0 karmaJoined May 2020


Hi there, I’m assuming this is written for everyday investor, but not as a critique to the whole sector?

I think some of the nuances and innovation in impact investing are overlooked in this article, though I would agree it is harder for everyday investors to tap into the sector (at least for now). However, I don’t think the solution is necessarily to just opt for donation:

(1) Simply by demanding more ethical or impact-led investment products, this will change the behaviours of fund managers and businesses. Already, there are more and more ethical products on offer, because millennials are more socially conscious. Of course, we don’t want to encourage “impact-washing” but that’s a whole different topic.

(2) There is no mention of innovative financial models used by the impact investing sector. An example is blended finance. As opposed to just giving out philanthropic donation, you can leverage that to draw out private capital. These are private capitals that would otherwise not be accessible, so I would argue this is additionality. Impact bond is another model, where you know for sure the investment is used to achieve the outcomes defined (i.e. no payment for investor if outcomes not achieved). If you were going to donate that money anyway, an impact bond gives you the chance of receiving a return + interest. If done right, impact investing can do good at scale where pure philanthropy cannot.

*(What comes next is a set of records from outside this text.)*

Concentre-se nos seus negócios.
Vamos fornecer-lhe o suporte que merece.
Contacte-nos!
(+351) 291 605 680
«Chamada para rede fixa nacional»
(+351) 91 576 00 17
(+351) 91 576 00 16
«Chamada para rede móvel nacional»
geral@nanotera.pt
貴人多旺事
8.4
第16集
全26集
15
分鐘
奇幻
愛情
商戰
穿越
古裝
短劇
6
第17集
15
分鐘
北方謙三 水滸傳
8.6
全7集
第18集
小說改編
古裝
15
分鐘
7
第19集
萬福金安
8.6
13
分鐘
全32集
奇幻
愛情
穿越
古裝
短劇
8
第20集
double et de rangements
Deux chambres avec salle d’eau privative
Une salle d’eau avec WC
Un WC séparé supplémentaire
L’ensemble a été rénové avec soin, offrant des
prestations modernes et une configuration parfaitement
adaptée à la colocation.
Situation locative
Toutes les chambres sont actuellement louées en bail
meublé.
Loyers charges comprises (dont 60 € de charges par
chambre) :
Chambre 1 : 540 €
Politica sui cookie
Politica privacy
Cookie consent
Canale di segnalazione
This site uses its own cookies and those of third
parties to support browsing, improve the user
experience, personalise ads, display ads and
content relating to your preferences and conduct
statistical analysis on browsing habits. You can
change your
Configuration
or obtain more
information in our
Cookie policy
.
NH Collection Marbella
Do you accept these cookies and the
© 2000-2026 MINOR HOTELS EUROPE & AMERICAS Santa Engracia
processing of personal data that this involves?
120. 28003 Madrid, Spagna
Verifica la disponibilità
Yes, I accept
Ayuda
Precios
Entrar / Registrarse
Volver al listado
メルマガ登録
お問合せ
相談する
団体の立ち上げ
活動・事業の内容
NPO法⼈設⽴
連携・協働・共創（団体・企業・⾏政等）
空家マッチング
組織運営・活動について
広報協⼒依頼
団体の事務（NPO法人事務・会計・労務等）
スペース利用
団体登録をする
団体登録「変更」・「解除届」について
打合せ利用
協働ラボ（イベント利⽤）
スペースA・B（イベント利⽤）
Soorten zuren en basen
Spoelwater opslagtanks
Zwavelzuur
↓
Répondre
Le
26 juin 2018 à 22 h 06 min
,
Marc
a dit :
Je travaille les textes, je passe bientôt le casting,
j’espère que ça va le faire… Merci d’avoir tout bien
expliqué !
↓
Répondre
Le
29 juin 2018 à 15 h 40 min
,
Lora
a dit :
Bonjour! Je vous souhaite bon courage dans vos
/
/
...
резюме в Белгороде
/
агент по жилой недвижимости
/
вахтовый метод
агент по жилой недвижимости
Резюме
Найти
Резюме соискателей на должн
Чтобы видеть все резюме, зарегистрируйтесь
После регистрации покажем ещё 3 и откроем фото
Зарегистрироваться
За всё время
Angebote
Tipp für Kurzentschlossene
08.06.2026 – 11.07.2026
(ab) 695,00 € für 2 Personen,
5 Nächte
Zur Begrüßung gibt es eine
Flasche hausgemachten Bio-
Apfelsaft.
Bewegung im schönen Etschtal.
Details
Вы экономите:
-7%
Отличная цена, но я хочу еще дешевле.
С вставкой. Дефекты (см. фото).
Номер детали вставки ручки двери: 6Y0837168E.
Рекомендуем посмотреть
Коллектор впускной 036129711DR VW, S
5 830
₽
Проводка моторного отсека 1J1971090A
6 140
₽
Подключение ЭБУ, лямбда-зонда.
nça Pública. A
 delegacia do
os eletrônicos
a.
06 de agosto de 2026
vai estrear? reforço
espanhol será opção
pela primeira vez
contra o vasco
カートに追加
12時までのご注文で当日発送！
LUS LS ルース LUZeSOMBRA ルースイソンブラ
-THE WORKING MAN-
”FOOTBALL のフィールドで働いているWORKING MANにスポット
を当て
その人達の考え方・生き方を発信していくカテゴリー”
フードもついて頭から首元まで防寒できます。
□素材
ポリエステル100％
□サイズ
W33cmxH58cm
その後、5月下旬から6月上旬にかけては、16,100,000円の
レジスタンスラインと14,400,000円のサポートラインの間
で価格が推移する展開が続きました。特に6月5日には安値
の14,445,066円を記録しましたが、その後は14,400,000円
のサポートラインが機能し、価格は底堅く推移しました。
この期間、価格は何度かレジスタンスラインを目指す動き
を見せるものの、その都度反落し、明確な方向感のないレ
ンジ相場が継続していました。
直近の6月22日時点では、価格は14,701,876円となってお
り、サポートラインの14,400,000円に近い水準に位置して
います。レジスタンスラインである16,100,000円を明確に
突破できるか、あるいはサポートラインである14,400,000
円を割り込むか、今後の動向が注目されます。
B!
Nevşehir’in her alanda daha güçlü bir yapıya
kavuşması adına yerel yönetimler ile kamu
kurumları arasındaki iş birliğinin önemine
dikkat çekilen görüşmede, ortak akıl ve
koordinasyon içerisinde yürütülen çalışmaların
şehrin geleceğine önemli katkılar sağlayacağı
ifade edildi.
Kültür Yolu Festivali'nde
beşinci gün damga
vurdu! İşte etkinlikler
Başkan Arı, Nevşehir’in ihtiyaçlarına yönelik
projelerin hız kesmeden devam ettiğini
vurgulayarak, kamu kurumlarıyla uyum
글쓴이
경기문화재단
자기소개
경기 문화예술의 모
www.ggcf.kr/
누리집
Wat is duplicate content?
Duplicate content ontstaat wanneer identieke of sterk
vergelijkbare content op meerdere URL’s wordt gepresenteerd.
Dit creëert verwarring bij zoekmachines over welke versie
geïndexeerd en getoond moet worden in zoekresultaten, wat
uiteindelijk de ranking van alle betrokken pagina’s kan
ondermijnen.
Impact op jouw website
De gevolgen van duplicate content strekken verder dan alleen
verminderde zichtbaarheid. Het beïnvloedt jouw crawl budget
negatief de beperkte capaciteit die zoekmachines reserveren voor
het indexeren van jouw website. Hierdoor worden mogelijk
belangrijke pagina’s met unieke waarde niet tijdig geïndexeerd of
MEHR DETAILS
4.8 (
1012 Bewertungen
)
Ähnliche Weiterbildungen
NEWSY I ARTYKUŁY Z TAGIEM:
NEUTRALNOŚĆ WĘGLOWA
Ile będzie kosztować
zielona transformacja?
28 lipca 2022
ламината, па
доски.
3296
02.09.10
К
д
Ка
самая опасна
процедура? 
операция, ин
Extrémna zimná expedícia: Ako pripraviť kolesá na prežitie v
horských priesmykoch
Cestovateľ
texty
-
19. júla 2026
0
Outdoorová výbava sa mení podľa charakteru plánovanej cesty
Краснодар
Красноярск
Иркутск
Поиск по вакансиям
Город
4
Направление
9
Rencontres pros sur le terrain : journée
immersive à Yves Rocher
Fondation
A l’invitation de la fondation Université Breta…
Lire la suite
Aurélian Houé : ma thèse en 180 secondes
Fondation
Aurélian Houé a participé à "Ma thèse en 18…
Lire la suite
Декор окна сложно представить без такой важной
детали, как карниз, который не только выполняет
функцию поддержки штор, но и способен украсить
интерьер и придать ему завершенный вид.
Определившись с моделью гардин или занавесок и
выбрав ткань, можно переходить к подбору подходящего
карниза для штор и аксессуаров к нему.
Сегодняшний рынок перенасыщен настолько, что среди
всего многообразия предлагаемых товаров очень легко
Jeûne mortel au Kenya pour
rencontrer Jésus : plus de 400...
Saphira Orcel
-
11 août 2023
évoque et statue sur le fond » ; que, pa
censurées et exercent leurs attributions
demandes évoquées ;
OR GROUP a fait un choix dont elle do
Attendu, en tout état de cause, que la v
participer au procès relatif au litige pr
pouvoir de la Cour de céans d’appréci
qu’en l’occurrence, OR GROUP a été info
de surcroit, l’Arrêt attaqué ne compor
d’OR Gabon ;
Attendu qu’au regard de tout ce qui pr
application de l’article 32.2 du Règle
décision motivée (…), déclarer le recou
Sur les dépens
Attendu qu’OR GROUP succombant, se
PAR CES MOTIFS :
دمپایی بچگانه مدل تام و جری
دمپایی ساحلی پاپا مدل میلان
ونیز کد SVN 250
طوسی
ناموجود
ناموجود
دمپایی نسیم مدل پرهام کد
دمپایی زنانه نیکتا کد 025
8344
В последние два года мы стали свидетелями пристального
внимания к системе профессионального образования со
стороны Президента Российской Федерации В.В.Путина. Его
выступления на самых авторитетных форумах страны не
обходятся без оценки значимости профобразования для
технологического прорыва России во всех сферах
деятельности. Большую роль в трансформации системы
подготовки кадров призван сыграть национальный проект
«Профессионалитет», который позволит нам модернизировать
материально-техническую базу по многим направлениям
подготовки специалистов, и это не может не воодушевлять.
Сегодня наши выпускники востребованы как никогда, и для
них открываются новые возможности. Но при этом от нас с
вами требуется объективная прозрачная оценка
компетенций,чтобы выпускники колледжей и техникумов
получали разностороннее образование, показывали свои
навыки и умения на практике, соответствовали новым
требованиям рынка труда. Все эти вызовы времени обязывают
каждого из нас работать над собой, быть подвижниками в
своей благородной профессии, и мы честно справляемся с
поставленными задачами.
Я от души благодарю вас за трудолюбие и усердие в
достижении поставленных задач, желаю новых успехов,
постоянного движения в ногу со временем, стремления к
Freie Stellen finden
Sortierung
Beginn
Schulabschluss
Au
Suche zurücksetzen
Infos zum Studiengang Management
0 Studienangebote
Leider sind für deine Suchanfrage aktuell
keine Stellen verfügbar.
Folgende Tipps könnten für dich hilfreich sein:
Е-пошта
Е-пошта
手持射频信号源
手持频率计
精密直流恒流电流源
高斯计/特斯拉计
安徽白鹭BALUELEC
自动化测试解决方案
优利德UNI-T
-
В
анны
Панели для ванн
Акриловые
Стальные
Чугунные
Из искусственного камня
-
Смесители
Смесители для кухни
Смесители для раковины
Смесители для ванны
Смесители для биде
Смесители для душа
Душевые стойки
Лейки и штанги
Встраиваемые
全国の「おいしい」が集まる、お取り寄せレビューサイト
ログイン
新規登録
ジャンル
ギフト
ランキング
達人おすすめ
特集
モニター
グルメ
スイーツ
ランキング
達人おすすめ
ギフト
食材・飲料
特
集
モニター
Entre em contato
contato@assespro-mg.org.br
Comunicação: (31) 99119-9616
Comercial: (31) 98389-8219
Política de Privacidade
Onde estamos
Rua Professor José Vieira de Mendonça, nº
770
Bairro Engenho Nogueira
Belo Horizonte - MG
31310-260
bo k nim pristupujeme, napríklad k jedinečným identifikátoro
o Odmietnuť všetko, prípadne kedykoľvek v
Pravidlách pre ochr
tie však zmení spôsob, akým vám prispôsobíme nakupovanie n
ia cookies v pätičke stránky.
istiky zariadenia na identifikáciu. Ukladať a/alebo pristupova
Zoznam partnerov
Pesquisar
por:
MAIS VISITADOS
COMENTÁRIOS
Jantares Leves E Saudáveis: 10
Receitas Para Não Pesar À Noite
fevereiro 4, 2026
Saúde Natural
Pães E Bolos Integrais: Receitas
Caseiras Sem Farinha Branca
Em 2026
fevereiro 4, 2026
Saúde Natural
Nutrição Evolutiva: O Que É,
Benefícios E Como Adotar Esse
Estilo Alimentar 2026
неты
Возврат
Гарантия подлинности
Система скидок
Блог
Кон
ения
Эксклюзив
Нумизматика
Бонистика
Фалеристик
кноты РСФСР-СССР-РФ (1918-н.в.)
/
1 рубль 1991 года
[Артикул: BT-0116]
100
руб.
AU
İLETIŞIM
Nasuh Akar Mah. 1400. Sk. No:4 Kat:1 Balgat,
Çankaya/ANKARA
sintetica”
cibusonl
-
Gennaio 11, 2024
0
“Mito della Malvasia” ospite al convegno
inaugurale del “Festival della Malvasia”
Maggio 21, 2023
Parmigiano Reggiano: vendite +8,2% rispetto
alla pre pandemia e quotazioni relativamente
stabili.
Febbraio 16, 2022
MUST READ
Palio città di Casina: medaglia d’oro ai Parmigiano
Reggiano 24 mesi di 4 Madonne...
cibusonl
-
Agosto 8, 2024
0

(3) I think a more subtle and contentious point is, by introducing market mechanism, you are forcing NGOs and social enterprises to step up their game. They need to have accountability, and are forced to be more resourceful. Effective charities stay, less effective ones die out.

Of course, impact investing is by no means a silver bullet. As of now, its financial models are more geared towards larger charities, so small/new charities would still rely primarily on donations. Philanthropy still plays an important role, but I would argue it is insufficient to solve problems at scale.